> [ACTIVITY] Everything from the line with "Depth estimate for the metal" to the end of the material is to be retyped exactly, both ends included, and nothing else.

══════════════════════════════

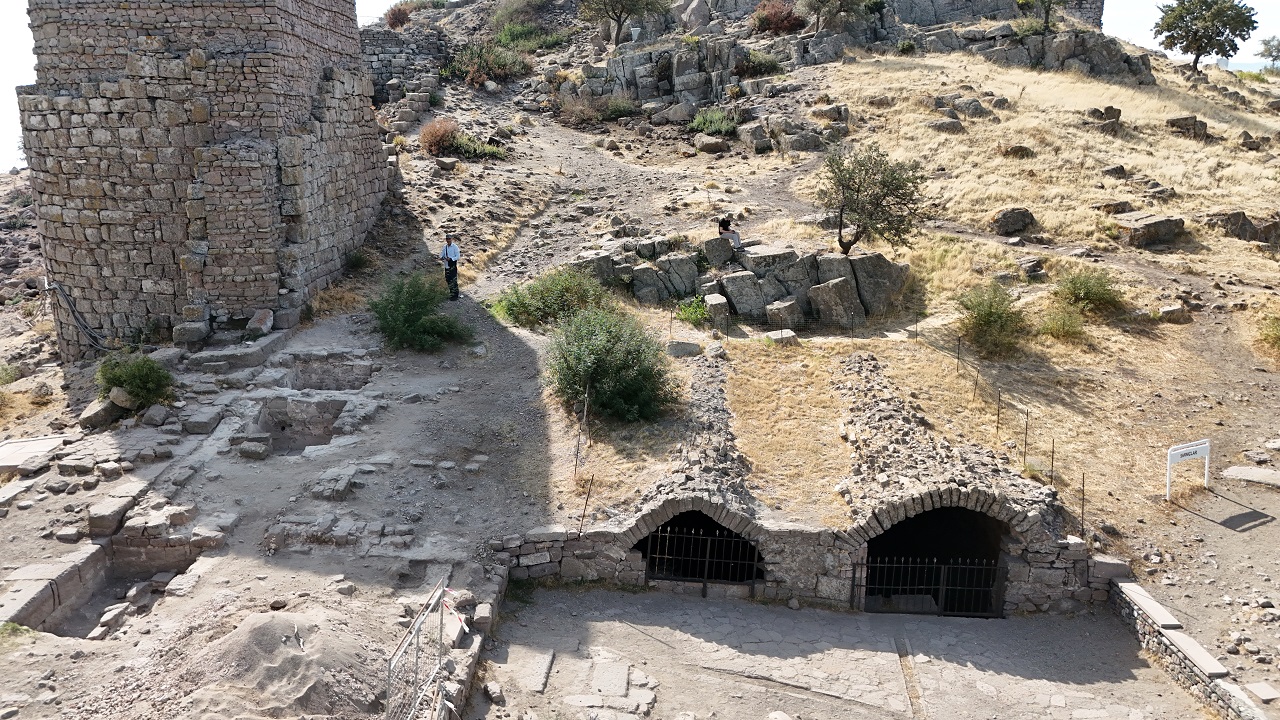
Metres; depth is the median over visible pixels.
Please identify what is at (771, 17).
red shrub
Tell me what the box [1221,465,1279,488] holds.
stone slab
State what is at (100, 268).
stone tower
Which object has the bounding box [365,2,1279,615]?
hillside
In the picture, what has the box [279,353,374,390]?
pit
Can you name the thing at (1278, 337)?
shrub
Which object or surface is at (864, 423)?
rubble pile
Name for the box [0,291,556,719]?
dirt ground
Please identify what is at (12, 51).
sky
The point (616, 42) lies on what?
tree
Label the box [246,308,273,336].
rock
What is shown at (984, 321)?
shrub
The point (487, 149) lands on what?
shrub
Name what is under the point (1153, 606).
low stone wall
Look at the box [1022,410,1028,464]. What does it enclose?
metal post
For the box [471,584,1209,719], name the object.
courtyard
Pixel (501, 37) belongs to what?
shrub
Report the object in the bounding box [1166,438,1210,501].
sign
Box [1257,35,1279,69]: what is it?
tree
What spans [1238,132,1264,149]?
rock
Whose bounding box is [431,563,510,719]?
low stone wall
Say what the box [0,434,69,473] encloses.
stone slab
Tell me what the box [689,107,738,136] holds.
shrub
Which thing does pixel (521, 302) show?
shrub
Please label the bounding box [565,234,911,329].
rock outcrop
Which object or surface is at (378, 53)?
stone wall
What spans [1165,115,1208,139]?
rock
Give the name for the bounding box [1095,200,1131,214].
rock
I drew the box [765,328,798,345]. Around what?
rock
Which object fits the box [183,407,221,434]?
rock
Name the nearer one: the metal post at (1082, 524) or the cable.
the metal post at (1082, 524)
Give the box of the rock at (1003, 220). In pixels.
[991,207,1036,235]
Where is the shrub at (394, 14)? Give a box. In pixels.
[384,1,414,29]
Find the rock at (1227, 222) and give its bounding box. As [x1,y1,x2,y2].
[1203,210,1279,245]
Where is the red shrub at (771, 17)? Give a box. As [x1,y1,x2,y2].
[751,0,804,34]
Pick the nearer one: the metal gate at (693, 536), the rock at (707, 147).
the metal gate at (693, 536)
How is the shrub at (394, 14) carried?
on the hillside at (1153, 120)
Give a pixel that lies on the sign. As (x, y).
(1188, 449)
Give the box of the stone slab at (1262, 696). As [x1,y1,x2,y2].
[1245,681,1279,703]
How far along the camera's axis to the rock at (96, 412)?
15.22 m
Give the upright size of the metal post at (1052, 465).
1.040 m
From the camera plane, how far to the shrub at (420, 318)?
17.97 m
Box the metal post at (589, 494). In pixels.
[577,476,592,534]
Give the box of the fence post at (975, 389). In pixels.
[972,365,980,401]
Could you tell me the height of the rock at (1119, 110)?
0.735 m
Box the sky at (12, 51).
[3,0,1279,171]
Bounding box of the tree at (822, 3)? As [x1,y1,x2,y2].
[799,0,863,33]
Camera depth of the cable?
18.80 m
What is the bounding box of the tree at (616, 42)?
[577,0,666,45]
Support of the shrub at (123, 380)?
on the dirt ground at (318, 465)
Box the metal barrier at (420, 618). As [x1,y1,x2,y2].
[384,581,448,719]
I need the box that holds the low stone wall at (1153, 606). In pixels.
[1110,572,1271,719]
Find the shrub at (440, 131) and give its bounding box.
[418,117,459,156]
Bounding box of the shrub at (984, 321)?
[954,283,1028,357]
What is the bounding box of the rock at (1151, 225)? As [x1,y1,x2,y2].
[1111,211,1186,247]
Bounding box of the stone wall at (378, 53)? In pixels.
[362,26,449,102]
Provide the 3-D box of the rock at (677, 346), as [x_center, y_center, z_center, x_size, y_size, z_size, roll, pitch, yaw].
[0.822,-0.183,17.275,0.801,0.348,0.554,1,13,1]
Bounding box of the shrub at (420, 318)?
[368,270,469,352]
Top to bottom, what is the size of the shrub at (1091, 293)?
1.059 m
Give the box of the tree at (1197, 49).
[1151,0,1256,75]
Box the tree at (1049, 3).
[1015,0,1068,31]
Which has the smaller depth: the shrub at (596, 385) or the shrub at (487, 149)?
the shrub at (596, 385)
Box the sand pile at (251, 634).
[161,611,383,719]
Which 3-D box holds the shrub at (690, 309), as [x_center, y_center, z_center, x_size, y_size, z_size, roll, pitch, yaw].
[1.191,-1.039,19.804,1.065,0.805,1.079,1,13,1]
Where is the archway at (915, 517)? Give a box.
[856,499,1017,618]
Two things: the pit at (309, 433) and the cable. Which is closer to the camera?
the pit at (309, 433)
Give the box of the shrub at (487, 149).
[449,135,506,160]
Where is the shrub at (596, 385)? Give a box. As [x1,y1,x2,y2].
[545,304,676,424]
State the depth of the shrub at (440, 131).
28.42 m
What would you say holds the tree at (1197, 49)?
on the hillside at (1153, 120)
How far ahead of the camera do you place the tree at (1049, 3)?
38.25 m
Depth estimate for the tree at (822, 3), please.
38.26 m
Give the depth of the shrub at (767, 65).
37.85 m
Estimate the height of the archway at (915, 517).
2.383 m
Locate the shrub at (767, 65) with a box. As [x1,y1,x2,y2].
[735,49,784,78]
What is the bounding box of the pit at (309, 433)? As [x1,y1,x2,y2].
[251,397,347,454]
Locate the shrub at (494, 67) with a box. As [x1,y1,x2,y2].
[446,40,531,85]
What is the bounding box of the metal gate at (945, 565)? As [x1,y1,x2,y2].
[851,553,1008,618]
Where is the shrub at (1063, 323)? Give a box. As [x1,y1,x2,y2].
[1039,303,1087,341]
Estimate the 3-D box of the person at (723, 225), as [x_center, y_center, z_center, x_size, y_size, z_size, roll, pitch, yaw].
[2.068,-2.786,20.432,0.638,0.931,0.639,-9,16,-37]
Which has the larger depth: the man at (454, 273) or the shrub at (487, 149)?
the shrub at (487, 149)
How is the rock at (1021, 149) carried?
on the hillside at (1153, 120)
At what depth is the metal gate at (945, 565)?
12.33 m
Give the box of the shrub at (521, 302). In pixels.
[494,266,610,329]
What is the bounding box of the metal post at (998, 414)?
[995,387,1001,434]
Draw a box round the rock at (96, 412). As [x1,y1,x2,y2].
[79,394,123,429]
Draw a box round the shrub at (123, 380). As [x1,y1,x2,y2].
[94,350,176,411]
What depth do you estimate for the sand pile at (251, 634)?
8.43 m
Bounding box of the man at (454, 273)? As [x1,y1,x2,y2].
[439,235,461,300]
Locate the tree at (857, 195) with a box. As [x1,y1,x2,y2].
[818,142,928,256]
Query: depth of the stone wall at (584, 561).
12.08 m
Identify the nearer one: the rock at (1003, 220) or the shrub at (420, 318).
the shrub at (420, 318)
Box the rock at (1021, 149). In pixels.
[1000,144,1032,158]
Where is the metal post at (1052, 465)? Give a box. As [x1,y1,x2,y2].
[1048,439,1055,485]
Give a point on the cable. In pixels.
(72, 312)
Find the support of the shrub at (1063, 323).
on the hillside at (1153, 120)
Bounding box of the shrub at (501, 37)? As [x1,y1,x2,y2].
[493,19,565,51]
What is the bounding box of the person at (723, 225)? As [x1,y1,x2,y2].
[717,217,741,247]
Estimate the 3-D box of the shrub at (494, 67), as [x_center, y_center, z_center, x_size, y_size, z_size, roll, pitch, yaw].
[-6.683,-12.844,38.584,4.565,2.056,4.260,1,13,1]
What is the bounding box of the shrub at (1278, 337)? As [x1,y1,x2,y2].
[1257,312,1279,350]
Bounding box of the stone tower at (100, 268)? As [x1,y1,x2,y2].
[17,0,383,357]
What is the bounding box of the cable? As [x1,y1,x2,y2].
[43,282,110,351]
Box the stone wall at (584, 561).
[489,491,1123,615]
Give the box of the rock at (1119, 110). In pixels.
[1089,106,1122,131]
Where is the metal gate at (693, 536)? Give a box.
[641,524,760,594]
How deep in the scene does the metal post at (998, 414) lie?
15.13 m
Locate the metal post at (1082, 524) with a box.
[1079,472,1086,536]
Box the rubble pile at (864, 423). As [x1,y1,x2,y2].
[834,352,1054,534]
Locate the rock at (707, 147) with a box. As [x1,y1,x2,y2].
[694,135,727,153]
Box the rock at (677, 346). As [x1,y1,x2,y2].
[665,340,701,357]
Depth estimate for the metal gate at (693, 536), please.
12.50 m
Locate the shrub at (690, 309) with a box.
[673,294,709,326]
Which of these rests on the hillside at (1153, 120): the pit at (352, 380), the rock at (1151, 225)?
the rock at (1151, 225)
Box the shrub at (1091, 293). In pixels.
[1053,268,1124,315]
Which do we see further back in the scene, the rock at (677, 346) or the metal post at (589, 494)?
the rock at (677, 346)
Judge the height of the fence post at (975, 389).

══════════════════════════════

> [TASK ANSWER]
Depth estimate for the metal gate at (693, 536), please.
12.50 m
Locate the shrub at (690, 309) with a box.
[673,294,709,326]
Which of these rests on the hillside at (1153, 120): the pit at (352, 380), the rock at (1151, 225)?
the rock at (1151, 225)
Box the shrub at (1091, 293). In pixels.
[1053,268,1124,315]
Which do we see further back in the scene, the rock at (677, 346) or the metal post at (589, 494)?
the rock at (677, 346)
Judge the height of the fence post at (975, 389).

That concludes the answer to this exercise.